Be aware that the file attribute must be set to True for the field, and the template must declare the form as multipart.

10.3.6.9. Callback Validator

sfCallbackValidator delegates the validation to a third-party callable method or function to do the validation. The callable method or function must return true or false.

fields:
  account_number:
    sfCallbackValidator:
      callback:      is_numeric
      invalid_error: Please enter a number.
  credit_card_number:
    sfCallbackValidator:
      callback:      [myTools, validateCreditCard]
      invalid_error: Please enter a valid credit card number.
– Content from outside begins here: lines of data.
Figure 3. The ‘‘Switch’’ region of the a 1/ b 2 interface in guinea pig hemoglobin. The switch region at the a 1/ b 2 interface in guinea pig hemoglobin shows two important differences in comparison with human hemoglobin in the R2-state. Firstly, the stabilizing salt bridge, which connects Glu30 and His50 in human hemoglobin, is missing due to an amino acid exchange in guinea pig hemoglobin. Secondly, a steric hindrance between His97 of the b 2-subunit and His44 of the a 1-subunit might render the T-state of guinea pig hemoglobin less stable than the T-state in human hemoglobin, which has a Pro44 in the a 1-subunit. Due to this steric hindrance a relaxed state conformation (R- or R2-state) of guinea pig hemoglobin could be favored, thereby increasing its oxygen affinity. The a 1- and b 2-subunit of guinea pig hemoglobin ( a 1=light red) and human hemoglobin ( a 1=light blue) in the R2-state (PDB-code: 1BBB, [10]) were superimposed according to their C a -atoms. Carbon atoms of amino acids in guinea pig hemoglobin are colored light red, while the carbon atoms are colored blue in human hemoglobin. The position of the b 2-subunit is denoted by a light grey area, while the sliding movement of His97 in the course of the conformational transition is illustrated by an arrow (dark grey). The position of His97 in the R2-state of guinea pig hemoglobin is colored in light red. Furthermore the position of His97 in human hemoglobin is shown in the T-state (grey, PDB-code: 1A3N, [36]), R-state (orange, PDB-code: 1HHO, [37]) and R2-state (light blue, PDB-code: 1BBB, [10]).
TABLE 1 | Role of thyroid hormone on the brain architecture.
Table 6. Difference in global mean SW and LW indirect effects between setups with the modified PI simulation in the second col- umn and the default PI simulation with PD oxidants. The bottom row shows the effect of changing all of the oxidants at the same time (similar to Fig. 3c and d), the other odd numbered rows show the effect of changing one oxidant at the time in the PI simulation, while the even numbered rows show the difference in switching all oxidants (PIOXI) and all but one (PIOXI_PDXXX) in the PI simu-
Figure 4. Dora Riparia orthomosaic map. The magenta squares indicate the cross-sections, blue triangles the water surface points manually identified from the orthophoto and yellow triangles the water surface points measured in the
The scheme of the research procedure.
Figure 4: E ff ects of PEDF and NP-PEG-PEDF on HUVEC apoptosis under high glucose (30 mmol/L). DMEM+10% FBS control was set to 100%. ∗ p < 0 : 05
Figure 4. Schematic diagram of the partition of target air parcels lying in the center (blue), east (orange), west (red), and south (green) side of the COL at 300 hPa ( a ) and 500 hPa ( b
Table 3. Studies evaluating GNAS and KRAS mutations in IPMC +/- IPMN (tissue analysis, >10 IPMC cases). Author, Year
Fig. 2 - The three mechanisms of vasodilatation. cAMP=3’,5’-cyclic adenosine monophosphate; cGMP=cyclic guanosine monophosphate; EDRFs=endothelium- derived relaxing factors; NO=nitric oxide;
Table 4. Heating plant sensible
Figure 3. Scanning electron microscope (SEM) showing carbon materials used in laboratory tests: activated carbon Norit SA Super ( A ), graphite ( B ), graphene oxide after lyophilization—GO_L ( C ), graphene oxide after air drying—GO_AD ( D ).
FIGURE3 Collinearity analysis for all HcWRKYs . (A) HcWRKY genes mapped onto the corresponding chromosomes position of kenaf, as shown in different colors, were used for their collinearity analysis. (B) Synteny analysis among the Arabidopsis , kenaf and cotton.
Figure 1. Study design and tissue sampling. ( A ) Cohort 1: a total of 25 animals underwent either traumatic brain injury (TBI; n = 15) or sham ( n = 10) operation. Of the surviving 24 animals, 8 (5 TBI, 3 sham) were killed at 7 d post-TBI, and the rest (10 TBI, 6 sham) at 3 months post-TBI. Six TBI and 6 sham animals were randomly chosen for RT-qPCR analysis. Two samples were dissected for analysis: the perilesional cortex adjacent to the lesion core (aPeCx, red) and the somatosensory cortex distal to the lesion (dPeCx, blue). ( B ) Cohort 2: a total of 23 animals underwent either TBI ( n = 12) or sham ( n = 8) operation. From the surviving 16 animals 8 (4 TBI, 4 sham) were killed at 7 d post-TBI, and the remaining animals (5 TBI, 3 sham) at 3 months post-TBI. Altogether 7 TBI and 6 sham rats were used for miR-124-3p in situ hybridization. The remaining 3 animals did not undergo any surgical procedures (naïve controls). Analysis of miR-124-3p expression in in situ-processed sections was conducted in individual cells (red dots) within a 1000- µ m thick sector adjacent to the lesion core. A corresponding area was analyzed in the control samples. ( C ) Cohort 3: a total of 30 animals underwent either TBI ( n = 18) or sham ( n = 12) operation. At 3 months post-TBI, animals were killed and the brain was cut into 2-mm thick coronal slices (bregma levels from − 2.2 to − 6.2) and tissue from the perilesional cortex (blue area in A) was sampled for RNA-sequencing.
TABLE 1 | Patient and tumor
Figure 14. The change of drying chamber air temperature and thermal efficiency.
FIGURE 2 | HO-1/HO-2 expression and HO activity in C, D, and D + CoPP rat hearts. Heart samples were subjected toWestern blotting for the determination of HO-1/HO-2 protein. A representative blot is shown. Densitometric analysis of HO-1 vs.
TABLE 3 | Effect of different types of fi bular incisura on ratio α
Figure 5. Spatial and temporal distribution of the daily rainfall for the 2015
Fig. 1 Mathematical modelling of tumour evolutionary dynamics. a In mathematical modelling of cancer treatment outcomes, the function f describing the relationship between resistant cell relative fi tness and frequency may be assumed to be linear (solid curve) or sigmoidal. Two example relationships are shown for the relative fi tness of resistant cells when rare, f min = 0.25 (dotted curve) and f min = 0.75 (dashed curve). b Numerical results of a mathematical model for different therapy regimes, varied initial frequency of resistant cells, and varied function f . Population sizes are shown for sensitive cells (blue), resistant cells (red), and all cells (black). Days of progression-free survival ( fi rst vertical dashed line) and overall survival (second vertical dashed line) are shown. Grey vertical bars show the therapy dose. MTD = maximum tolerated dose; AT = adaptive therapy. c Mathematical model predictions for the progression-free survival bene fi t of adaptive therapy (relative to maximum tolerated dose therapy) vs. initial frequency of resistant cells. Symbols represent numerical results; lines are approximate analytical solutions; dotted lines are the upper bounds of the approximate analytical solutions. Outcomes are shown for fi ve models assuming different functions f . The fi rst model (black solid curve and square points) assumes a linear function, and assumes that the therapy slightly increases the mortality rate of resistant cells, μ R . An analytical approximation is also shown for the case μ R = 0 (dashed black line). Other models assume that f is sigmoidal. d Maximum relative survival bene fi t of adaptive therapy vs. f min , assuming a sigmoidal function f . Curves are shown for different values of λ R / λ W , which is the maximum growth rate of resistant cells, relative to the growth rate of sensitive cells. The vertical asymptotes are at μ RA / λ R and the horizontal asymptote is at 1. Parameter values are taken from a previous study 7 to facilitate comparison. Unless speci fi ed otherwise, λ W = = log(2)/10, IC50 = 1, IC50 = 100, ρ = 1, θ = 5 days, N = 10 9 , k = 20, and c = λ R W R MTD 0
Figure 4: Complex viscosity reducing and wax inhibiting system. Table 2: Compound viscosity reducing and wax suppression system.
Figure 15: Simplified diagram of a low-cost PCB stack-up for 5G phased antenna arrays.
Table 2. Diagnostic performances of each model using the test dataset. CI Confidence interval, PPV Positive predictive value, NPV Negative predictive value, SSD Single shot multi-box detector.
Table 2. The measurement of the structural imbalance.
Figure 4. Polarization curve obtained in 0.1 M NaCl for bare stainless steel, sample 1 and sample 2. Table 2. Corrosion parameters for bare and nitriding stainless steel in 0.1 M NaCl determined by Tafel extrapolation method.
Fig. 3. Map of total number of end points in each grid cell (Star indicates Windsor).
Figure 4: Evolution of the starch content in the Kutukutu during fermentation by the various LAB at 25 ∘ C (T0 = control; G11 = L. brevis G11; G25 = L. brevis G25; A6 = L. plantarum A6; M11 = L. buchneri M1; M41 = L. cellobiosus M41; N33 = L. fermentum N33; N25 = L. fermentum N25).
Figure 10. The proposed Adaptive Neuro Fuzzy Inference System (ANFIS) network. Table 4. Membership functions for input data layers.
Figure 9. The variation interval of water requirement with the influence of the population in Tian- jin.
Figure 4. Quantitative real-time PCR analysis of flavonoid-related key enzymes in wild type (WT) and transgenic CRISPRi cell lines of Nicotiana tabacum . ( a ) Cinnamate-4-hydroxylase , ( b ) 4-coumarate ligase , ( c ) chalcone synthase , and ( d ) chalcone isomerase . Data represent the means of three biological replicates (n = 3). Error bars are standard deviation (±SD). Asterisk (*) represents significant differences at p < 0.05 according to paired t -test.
The callback method or function receives the value to be validated as a first parameter. This is very useful when you want to reuse existing methods of functions, rather than create a full validator class.

Tip You can also write your own validators, as described in the "Creating a Custom Validator" section later in this chapter.

10.3.7. Named Validators

If you see that you need to repeat a validator class and its settings, you can package it under a named validator. In the example of the contact form, the email field needs the same sfStringValidator parameters as the name field. So you can create a myStringValidator named validator to avoid repeating the same settings twice. To do so, add a myStringValidator label under the validators: header, and set the class and param keys with the details of the named validator you want to package. You can then use the named validator just like a regular one in the fields section, as shown in Listing 10-28.

Listing 10-28 - Reusing Named Validators in a Validation File, in validate/send.yml

validators:
  myStringValidator:
    class: sfStringValidator
    param:
      min:       2
      min_error: This field is too short (2 characters minimum)
      max:       100
      max_error: This field is too long (100 characters maximum)

fields:
  name:
    required:
      msg:       The name field cannot be left blank
    myStringValidator:
  email:
    required:
      msg:       The email field cannot be left blank
    myStringValidator:
    sfEmailValidator:
      email_error:  This email address is invalid

10.3.8. Restricting the Validation to a Method

By default, the validators set in a validation file are run when the action is called with the POST method. You can override this setting globally or field by field by specifying another value in the methods key, to allow a different validation for different methods, as shown in Listing 10-29.

Listing 10-29 - Defining When to Test a Field, in validate/send.yml

methods:         [post]     # This is the default setting

fields:
  name:
    required:
      msg:       The name field cannot be left blank
    myStringValidator:
  email:
    methods:     [post, get] # Overrides the global methods settings
    required:
      msg:       The email field cannot be left blank
    myStringValidator:
    sfEmailValidator:
      email_error:  This email address is invalid

10.3.9. What Does a Validation File Look Like?

So far, you have seen only bits and pieces of a validation file. When you put everything together, the validation rules find a clear translation in YAML. Listing 10-30 shows the complete validation file for the sample contact form, corresponding to all the rules defined earlier in the chapter.

Listing 10-30 - Sample Complete Validation File

fillin:
  enabled:      true

validators:
  myStringValidator:
    class: sfStringValidator
    param:
      min:       2
      min_error: This field is too short (2 characters minimum)
      max:       100
      max_error: This field is too long (100 characters maximum)

fields:
  name:
    required:
      msg:       The name field cannot be left blank
    myStringValidator:
  email:
    required:
      msg:       The email field cannot be left blank
    myStringValidator:
    sfEmailValidator:
      email_error:  This email address is invalid
  age:
    sfNumberValidator:
      nan_error:    Please enter an integer
      min:          0
      min_error:    "You're not even born. How do you want to send a message?"
      max:          120
      max_error:    "Hey, grandma, aren't you too old to surf on the Internet?"